Une entreprise qui n’en dispose pas pour l’identification de ses produits, est limitée quant à sa capacité d’écouler ses produits notamment sur le marché international. Consciente de l’impact négatif de cette situation pour nos entreprises, Apex-Mali avait lancé un appel d’offres à l’intention des consultants et bureaux d’études pour la conception d’un système national de code à barres. «Jusque-là, nous n’avons rien vu», explique Mme Touré.

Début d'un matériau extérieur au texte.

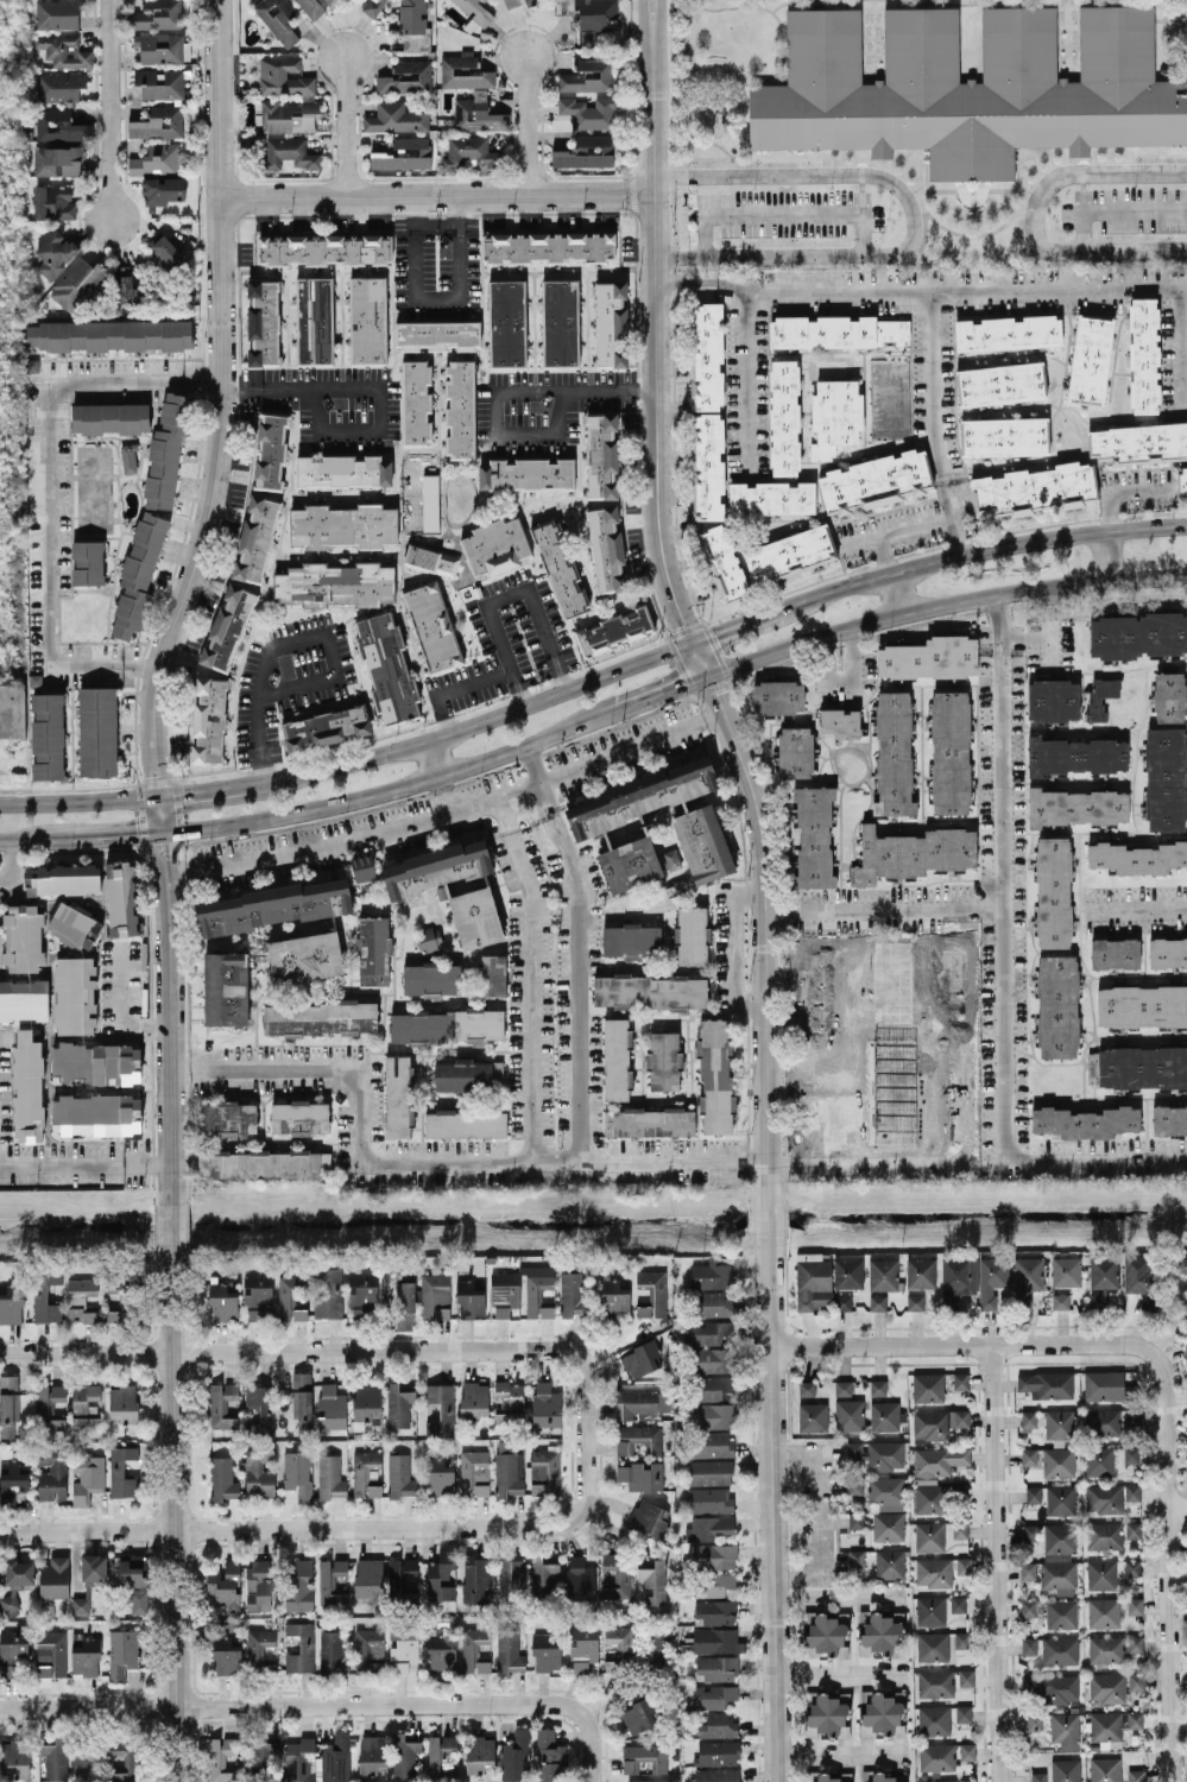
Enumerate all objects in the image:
building: (517, 2)
building: (312, 5)
building: (372, 6)
building: (476, 11)
building: (591, 12)
building: (58, 13)
building: (155, 14)
building: (277, 18)
building: (415, 24)
building: (159, 47)
building: (63, 50)
building: (465, 71)
building: (587, 75)
building: (284, 76)
building: (406, 77)
building: (160, 82)
building: (59, 86)
building: (969, 87)
road: (108, 109)
building: (589, 110)
building: (478, 113)
building: (288, 115)
building: (394, 117)
building: (158, 122)
road: (343, 124)
building: (60, 125)
road: (525, 125)
building: (470, 151)
building: (287, 152)
building: (586, 152)
building: (404, 154)
building: (156, 158)
building: (57, 160)
building: (163, 189)
road: (968, 189)
road: (1080, 190)
road: (437, 194)
road: (859, 194)
building: (53, 202)
road: (1112, 209)
road: (780, 215)
road: (1030, 216)
road: (909, 219)
road: (968, 234)
building: (548, 247)
building: (323, 249)
building: (54, 253)
building: (164, 255)
building: (76, 284)
building: (126, 286)
road: (919, 292)
road: (438, 297)
building: (314, 320)
building: (367, 320)
building: (263, 321)
building: (560, 322)
building: (507, 323)
building: (611, 323)
building: (837, 331)
building: (1008, 332)
building: (436, 334)
building: (109, 335)
building: (1144, 354)
building: (1090, 359)
road: (744, 383)
building: (1001, 383)
road: (575, 390)
building: (415, 401)
building: (460, 408)
building: (707, 410)
road: (50, 411)
building: (835, 415)
building: (110, 417)
building: (784, 417)
road: (934, 423)
road: (349, 431)
road: (526, 434)
building: (1004, 436)
building: (1139, 442)
building: (167, 447)
building: (602, 455)
building: (129, 458)
building: (342, 470)
building: (525, 473)
building: (876, 481)
building: (1182, 483)
building: (1032, 489)
building: (771, 497)
building: (262, 499)
building: (430, 502)
building: (343, 525)
road: (895, 530)
building: (495, 546)
road: (988, 547)
building: (607, 548)
road: (884, 553)
building: (790, 554)
road: (1102, 555)
building: (431, 559)
building: (87, 561)
building: (723, 563)
building: (559, 570)
building: (138, 573)
building: (336, 583)
road: (507, 593)
road: (895, 593)
road: (180, 595)
road: (676, 597)
road: (943, 605)
traffic signals: (685, 621)
road: (745, 622)
building: (226, 625)
building: (432, 627)
building: (614, 630)
traffic signals: (714, 633)
building: (1139, 634)
building: (930, 657)
road: (332, 666)
building: (387, 667)
road: (843, 683)
traffic signals: (682, 684)
road: (455, 687)
road: (661, 691)
traffic signals: (712, 693)
building: (777, 696)
building: (1101, 696)
building: (1169, 696)
building: (1053, 699)
road: (257, 711)
building: (208, 720)
road: (473, 721)
building: (840, 722)
building: (325, 726)
building: (97, 731)
building: (47, 735)
building: (795, 751)
building: (950, 752)
building: (893, 754)
road: (430, 755)
building: (1077, 755)
traffic signals: (156, 775)
building: (1165, 779)
road: (392, 784)
road: (203, 788)
traffic signals: (184, 791)
road: (441, 792)
road: (79, 796)
building: (641, 796)
building: (1076, 806)
road: (448, 812)
traffic signals: (135, 830)
road: (111, 832)
building: (813, 836)
road: (30, 837)
building: (703, 843)
traffic signals: (162, 850)
building: (911, 853)
building: (1137, 856)
road: (8, 862)
building: (629, 863)
building: (362, 867)
building: (62, 878)
road: (1001, 878)
building: (452, 887)
building: (1053, 892)
building: (120, 897)
building: (273, 905)
road: (881, 907)
road: (1137, 907)
building: (74, 925)
building: (692, 935)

Effectivement, Apex-Mali a lancé une étude de faisabilité pour la mise en place d’une association de GS1 au Mali. «Les consultants qui ont été recrutés, ont élaboré un premier draft. Nous avons formulé des observations visant à consolider le business plan et avoir une base de données solide d’entreprises souhaitant y adhérer», explique le DGA d’Apex-Mali. Il révèle que son agence adressera une correspondance officielle à GS1 afin d’en savoir davantage sur les conditions d’adhésion à cette organisation dont l’antenne Mali sera pilotée par une entreprise privée. «Il est toujours difficile et coûteux de se rendre dans ces pays. Avoir ce service ici au Mali est un gain énorme de temps pour nos entrepreneurs», raisonne Tahirou Kader Cissé.

«Pour que le Mali ait accès aux codes à barres, explique Tahirou Kader Cissé, il faut créer la GS1 Mali parce que c’est une association au niveau international qui attribue ces codes. Nous voulons l’attirer au Mali pour qu’elle s’y implante. Les conditions sont telles qu’il y a les frais d’adhésion, une cotisation annuelle à payer. Il faut que la GS1 s’assure aussi que l’intérêt est là», explique Tahirou Kader Cissé.

Cette initiative, si elle venait à se concrétiser, serait salutaire car elle permettra de booster les productions et les recettes des petites et moyennes entreprises (PME). En ce sens, il permet d’augmenter la productivité des entreprises, corrobore la directrice générale de Sahel Infusion.

Le code à barres permet de savoir les statistiques liées à toutes les importations et exportations et de lutter contre la contrefaçon, ajoute la chargée de communication de la Société Aminata Konaté (Bara Muso), spécialisée dans la transformation des produits agricoles qu’elle exporte un peu partout à travers le monde.

«Grâce au code-barres nous vendons efficacement, accélérons la visibilité de nos produits, prospectons de nouveaux marchés avec un produit qui répond au besoin de confiance et de transparence des consommateurs et des partenaires», confirme-t-elle, ajoutant que le code à barres permet à un pays de retrouver également une place de choix dans les statistiques mondiales en matière d’exportations.